### Task description
Each line below is to be written out once more, precisely as given.

### Dataset content
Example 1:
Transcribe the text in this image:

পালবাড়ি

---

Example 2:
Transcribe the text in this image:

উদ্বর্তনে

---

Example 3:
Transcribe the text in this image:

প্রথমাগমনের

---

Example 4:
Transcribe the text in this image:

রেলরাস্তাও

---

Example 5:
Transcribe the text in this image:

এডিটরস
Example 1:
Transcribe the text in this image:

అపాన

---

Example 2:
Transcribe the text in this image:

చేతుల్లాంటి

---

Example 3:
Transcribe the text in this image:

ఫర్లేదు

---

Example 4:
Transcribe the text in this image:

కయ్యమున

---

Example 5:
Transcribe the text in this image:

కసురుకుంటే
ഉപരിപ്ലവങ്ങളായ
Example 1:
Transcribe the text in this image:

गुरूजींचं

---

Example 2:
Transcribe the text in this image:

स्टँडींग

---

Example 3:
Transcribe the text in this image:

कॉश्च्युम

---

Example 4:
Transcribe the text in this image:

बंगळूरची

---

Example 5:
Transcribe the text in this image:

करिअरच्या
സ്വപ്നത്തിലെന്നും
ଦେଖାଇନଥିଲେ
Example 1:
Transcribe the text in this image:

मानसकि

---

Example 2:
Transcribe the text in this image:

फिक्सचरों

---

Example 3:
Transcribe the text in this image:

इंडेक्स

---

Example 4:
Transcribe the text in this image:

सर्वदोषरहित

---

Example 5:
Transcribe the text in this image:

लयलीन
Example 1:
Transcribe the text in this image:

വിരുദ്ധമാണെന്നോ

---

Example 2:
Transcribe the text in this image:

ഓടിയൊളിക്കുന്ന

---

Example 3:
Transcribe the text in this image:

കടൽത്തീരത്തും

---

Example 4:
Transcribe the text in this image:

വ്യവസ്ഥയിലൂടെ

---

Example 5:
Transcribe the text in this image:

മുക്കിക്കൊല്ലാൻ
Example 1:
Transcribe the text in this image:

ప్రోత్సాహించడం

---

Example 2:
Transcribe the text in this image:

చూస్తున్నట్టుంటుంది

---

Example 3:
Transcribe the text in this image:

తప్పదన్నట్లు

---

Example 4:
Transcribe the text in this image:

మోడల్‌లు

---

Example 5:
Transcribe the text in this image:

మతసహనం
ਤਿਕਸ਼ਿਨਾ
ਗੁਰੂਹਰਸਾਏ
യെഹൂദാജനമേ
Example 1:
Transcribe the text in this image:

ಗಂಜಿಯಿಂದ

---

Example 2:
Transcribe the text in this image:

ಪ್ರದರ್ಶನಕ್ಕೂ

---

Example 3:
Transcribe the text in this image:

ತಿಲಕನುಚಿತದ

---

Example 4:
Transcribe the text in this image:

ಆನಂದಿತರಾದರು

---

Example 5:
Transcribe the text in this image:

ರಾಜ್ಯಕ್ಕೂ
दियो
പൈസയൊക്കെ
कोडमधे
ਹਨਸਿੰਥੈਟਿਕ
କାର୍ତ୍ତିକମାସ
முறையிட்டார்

### Reply
Example 1:
Transcribe the text in this image:

পালবাড়ি

---

Example 2:
Transcribe the text in this image:

উদ্বর্তনে

---

Example 3:
Transcribe the text in this image:

প্রথমাগমনের

---

Example 4:
Transcribe the text in this image:

রেলরাস্তাও

---

Example 5:
Transcribe the text in this image:

এডিটরস
Example 1:
Transcribe the text in this image:

అపాన

---

Example 2:
Transcribe the text in this image:

చేతుల్లాంటి

---

Example 3:
Transcribe the text in this image:

ఫర్లేదు

---

Example 4:
Transcribe the text in this image:

కయ్యమున

---

Example 5:
Transcribe the text in this image:

కసురుకుంటే
ഉപരിപ്ലവങ്ങളായ
Example 1:
Transcribe the text in this image:

गुरूजींचं

---

Example 2:
Transcribe the text in this image:

स्टँडींग

---

Example 3:
Transcribe the text in this image:

कॉश्च्युम

---

Example 4:
Transcribe the text in this image:

बंगळूरची

---

Example 5:
Transcribe the text in this image:

करिअरच्या
സ്വപ്നത്തിലെന്നും
ଦେଖାଇନଥିଲେ
Example 1:
Transcribe the text in this image:

मानसकि

---

Example 2:
Transcribe the text in this image:

फिक्सचरों

---

Example 3:
Transcribe the text in this image:

इंडेक्स

---

Example 4:
Transcribe the text in this image:

सर्वदोषरहित

---

Example 5:
Transcribe the text in this image:

लयलीन
Example 1:
Transcribe the text in this image:

വിരുദ്ധമാണെന്നോ

---

Example 2:
Transcribe the text in this image:

ഓടിയൊളിക്കുന്ന

---

Example 3:
Transcribe the text in this image:

കടൽത്തീരത്തും

---

Example 4:
Transcribe the text in this image:

വ്യവസ്ഥയിലൂടെ

---

Example 5:
Transcribe the text in this image:

മുക്കിക്കൊല്ലാൻ
Example 1:
Transcribe the text in this image:

ప్రోత్సాహించడం

---

Example 2:
Transcribe the text in this image:

చూస్తున్నట్టుంటుంది

---

Example 3:
Transcribe the text in this image:

తప్పదన్నట్లు

---

Example 4:
Transcribe the text in this image:

మోడల్‌లు

---

Example 5:
Transcribe the text in this image:

మతసహనం
ਤਿਕਸ਼ਿਨਾ
ਗੁਰੂਹਰਸਾਏ
യെഹൂദാജനമേ
Example 1:
Transcribe the text in this image:

ಗಂಜಿಯಿಂದ

---

Example 2:
Transcribe the text in this image:

ಪ್ರದರ್ಶನಕ್ಕೂ

---

Example 3:
Transcribe the text in this image:

ತಿಲಕನುಚಿತದ

---

Example 4:
Transcribe the text in this image:

ಆನಂದಿತರಾದರು

---

Example 5:
Transcribe the text in this image:

ರಾಜ್ಯಕ್ಕೂ
दियो
പൈസയൊക്കെ
कोडमधे
ਹਨਸਿੰਥੈਟਿਕ
କାର୍ତ୍ତିକମାସ
முறையிட்டார்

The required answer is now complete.